Boehner’s “clean” C.R. last month was his eighth (and perhaps last) violation of the Hastert Rule. Before suffering a vote of “no confidence” led by the Freedom Caucus, he quit, explaining, “It’s become clear to me this prolonged leadership turmoil would do irreparable harm to the institution.”
But now his handpicked successor, Kevin McCarthy, has withdrawn his name from consideration because he could not get enough votes from his own party. The hard right, however, lacks sufficient numbers to elect its own Speaker.

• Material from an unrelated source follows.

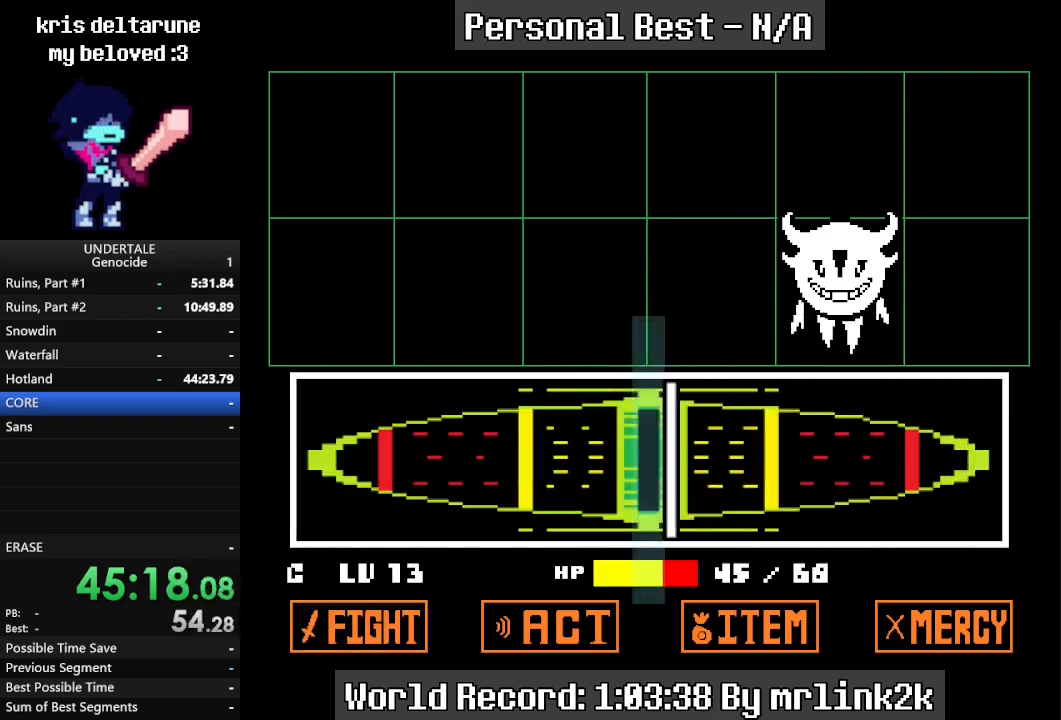
{"keys": [], "events": [[167, "return", "down"], [267, "return", "up"]]}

But without its support, the regular right can’t get to a majority of the House either — leaving Boehner in the Speaker’s chair until he can be replaced.
Neither Paul Ryan nor anybody else foolish enough to take the Speaker’s gavel under current circumstances is the answer – because to gain the necessary support of the Freedom Caucus, he or she would need to promise a new government shutdown or national credit breach.
The solution is obvious. Boehner should assemble what in any other country would be considered a government of national unity. He planned to resign his seat in Congress and retire anyway. That means he doesn’t ever have to stand for reelection in a Republican primary again and has nothing to lose. He might as well leave on his own terms as a patriot, perhaps even a political hero! He can become the speaker he always hoped to be.
He could lead a coalition of the center right and the center left. It’s the same de facto governing majority of legislators that he’s relied on in the past to bypass the Tea Party rejectionists. Such a unity government could rule until the next election, when all bets are off. But in the meantime, it would keep the government open, pay the bills the government has already incurred without default and maybe give us something to be proud of: cooperation and common sense by our leaders. No, not you, Donald Trump.